The Whole Ten Yards

The Whole Ten Yards

Why do filmmakers persist in making sequels to movies nobody seems to have liked in the first place, let alone loved with the kind of passion that leaves them hungry for more? That question is likely to wander through the mind of anyone enduring The Whole Ten Yards, the follow-up to 2000's slickly mediocre The Whole Nine Yards, and the least necessary sequel since Agent Cody Banks embarked on a London mission a few weeks ago.

The Whole Nine Yards' post-Tarantino comic juxtaposition of professional crime and banal suburban life wasn't exactly fresh. Now, several seasons of The Sopranos later, the joke is as dead as the toe-tagged victims that hit man Bruce Willis plowed through in the first film. But that hasn't kept the filmmakers from lugging it around Weekend At Bernie's-style in an attempt to simulate life and vitality.
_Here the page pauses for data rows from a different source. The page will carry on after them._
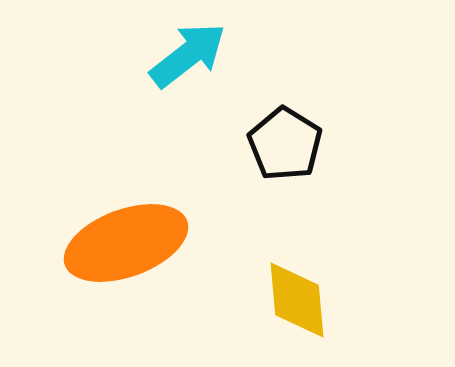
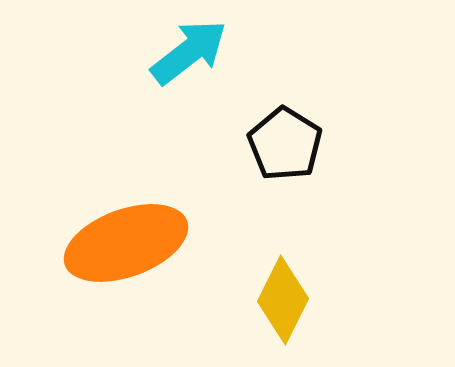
cyan arrow: moved 1 px right, 3 px up
yellow diamond: moved 14 px left; rotated 32 degrees clockwise
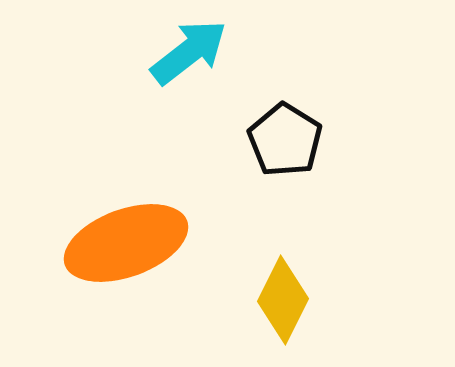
black pentagon: moved 4 px up
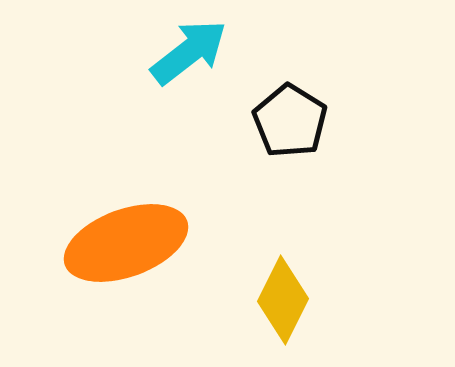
black pentagon: moved 5 px right, 19 px up
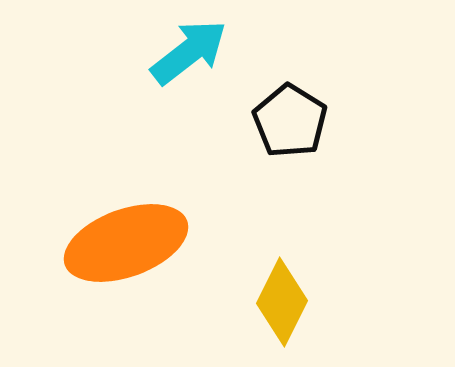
yellow diamond: moved 1 px left, 2 px down
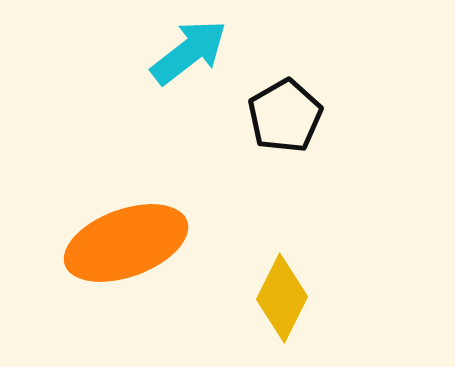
black pentagon: moved 5 px left, 5 px up; rotated 10 degrees clockwise
yellow diamond: moved 4 px up
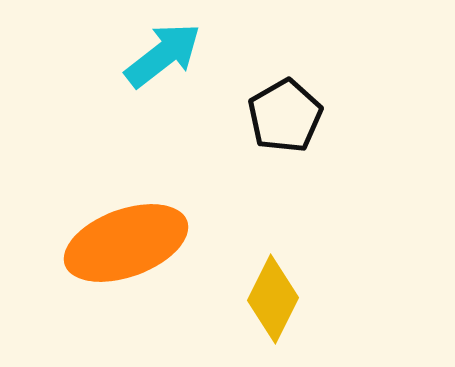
cyan arrow: moved 26 px left, 3 px down
yellow diamond: moved 9 px left, 1 px down
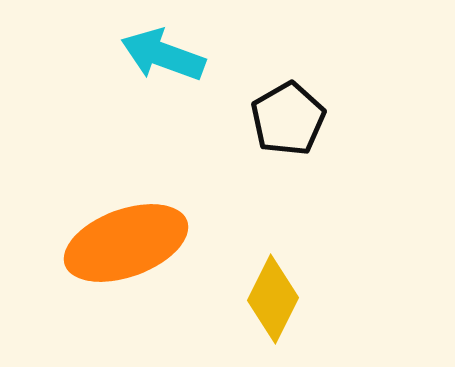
cyan arrow: rotated 122 degrees counterclockwise
black pentagon: moved 3 px right, 3 px down
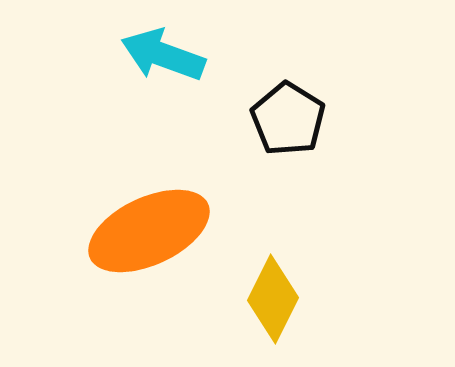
black pentagon: rotated 10 degrees counterclockwise
orange ellipse: moved 23 px right, 12 px up; rotated 5 degrees counterclockwise
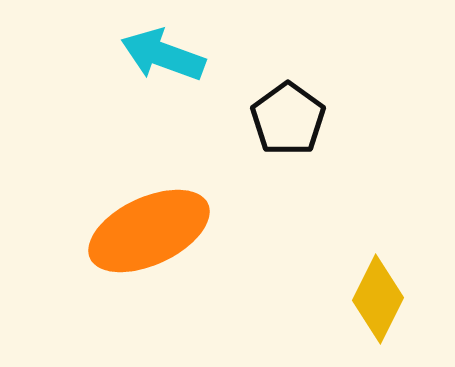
black pentagon: rotated 4 degrees clockwise
yellow diamond: moved 105 px right
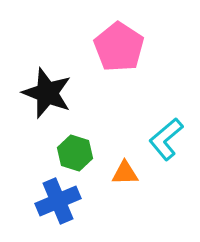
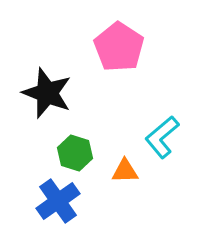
cyan L-shape: moved 4 px left, 2 px up
orange triangle: moved 2 px up
blue cross: rotated 12 degrees counterclockwise
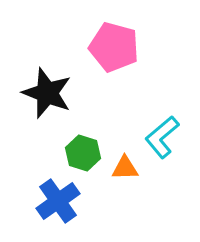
pink pentagon: moved 5 px left; rotated 18 degrees counterclockwise
green hexagon: moved 8 px right
orange triangle: moved 3 px up
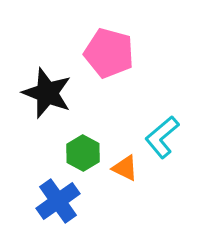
pink pentagon: moved 5 px left, 6 px down
green hexagon: rotated 12 degrees clockwise
orange triangle: rotated 28 degrees clockwise
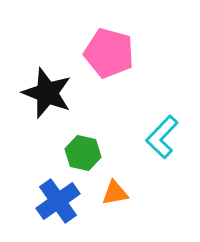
cyan L-shape: rotated 6 degrees counterclockwise
green hexagon: rotated 16 degrees counterclockwise
orange triangle: moved 10 px left, 25 px down; rotated 36 degrees counterclockwise
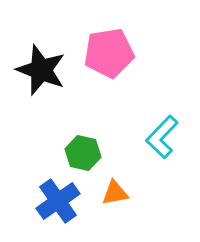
pink pentagon: rotated 24 degrees counterclockwise
black star: moved 6 px left, 23 px up
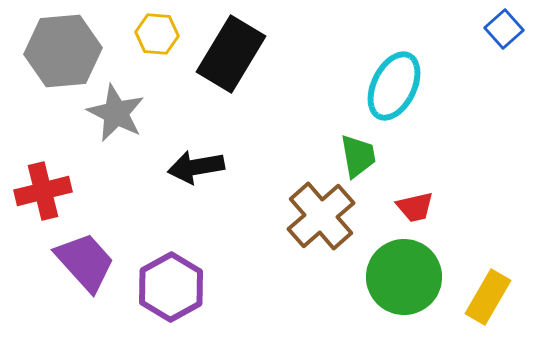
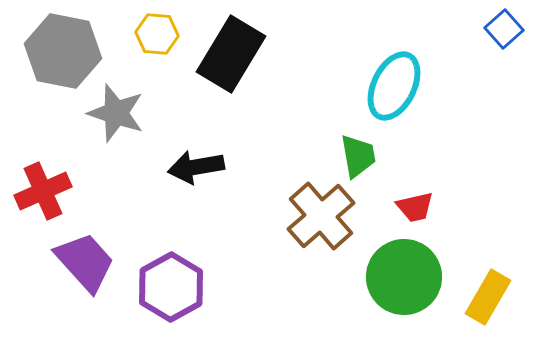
gray hexagon: rotated 16 degrees clockwise
gray star: rotated 8 degrees counterclockwise
red cross: rotated 10 degrees counterclockwise
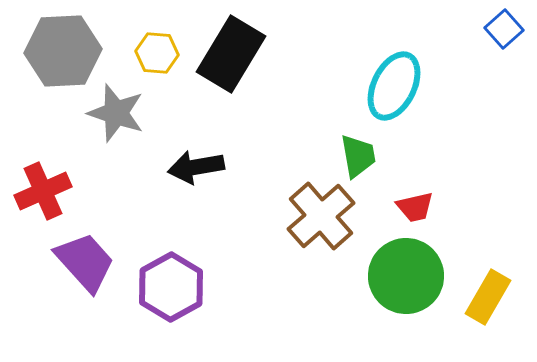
yellow hexagon: moved 19 px down
gray hexagon: rotated 14 degrees counterclockwise
green circle: moved 2 px right, 1 px up
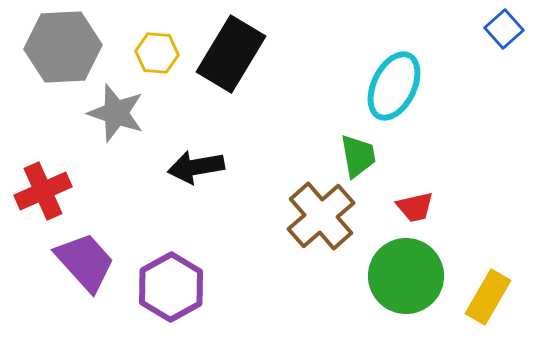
gray hexagon: moved 4 px up
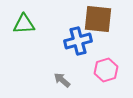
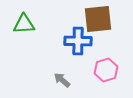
brown square: rotated 12 degrees counterclockwise
blue cross: rotated 16 degrees clockwise
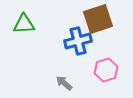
brown square: rotated 12 degrees counterclockwise
blue cross: rotated 16 degrees counterclockwise
gray arrow: moved 2 px right, 3 px down
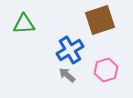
brown square: moved 2 px right, 1 px down
blue cross: moved 8 px left, 9 px down; rotated 16 degrees counterclockwise
gray arrow: moved 3 px right, 8 px up
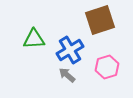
green triangle: moved 10 px right, 15 px down
pink hexagon: moved 1 px right, 3 px up
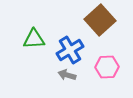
brown square: rotated 24 degrees counterclockwise
pink hexagon: rotated 15 degrees clockwise
gray arrow: rotated 24 degrees counterclockwise
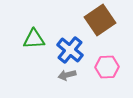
brown square: rotated 8 degrees clockwise
blue cross: rotated 20 degrees counterclockwise
gray arrow: rotated 30 degrees counterclockwise
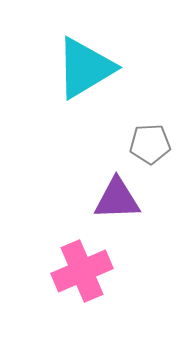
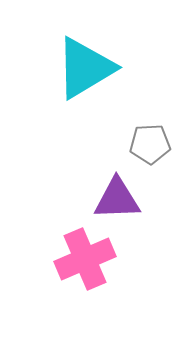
pink cross: moved 3 px right, 12 px up
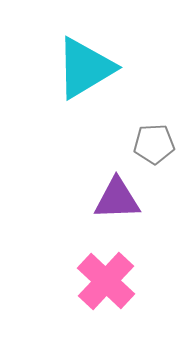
gray pentagon: moved 4 px right
pink cross: moved 21 px right, 22 px down; rotated 24 degrees counterclockwise
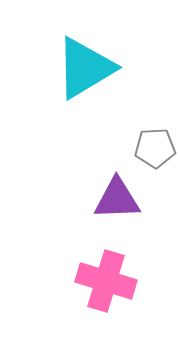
gray pentagon: moved 1 px right, 4 px down
pink cross: rotated 26 degrees counterclockwise
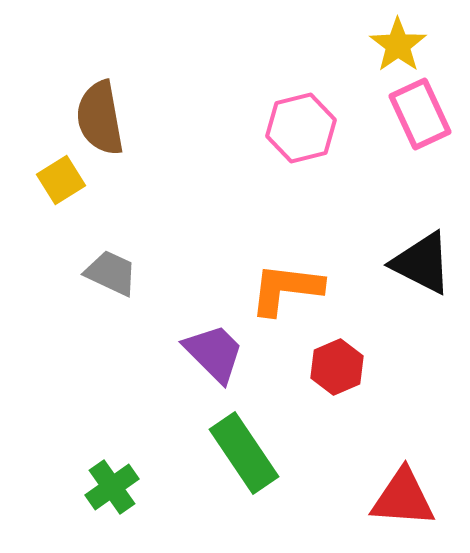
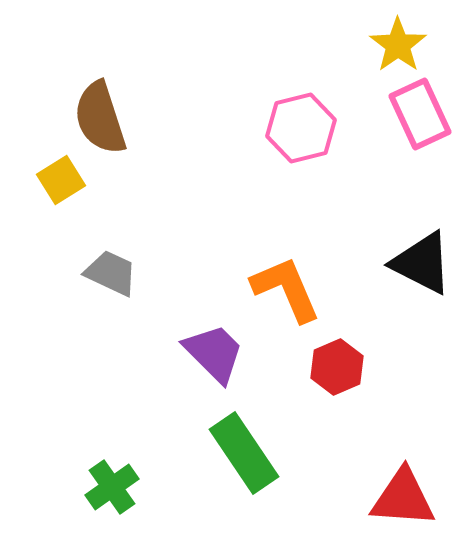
brown semicircle: rotated 8 degrees counterclockwise
orange L-shape: rotated 60 degrees clockwise
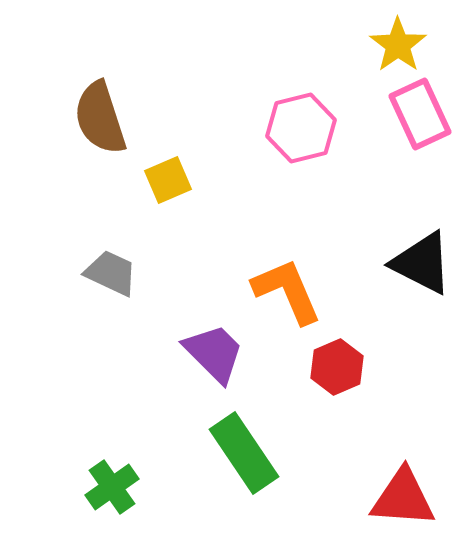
yellow square: moved 107 px right; rotated 9 degrees clockwise
orange L-shape: moved 1 px right, 2 px down
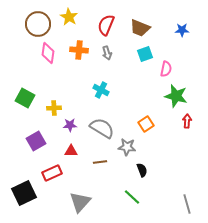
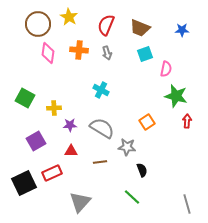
orange square: moved 1 px right, 2 px up
black square: moved 10 px up
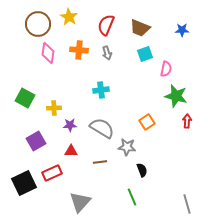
cyan cross: rotated 35 degrees counterclockwise
green line: rotated 24 degrees clockwise
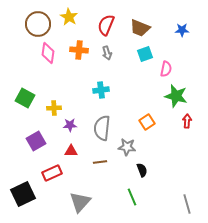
gray semicircle: rotated 115 degrees counterclockwise
black square: moved 1 px left, 11 px down
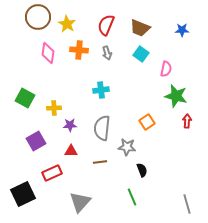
yellow star: moved 2 px left, 7 px down
brown circle: moved 7 px up
cyan square: moved 4 px left; rotated 35 degrees counterclockwise
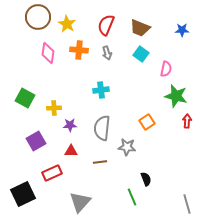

As the film opens, former hit man Willis has retired to a life of domestic drudgery, much to the chagrin of trigger-happy Amanda Peet, who wants him to stop cooking and cleaning and start murdering people, like the man she fell in love with. Willis is afforded an opportunity to get back in action and reunite with mismatched dentist buddy Matthew Perry when Perry's wife and Willis' ex (Natasha Henstridge) are kidnapped by crudely stereotyped mob boss Kevin Pollak, who lays it on as extra-thick as his unconvincing old-man makeup.

What follows is glaringly perfunctory: Perry sputters and mugs, Willis does an inscrutable crazy-guy routine that seems to amuse only himself, and Peet throws herself at both of her leading men. The original was a smoothly plotted piece of formula filmmaking, but its sequel can't even earn that faint praise.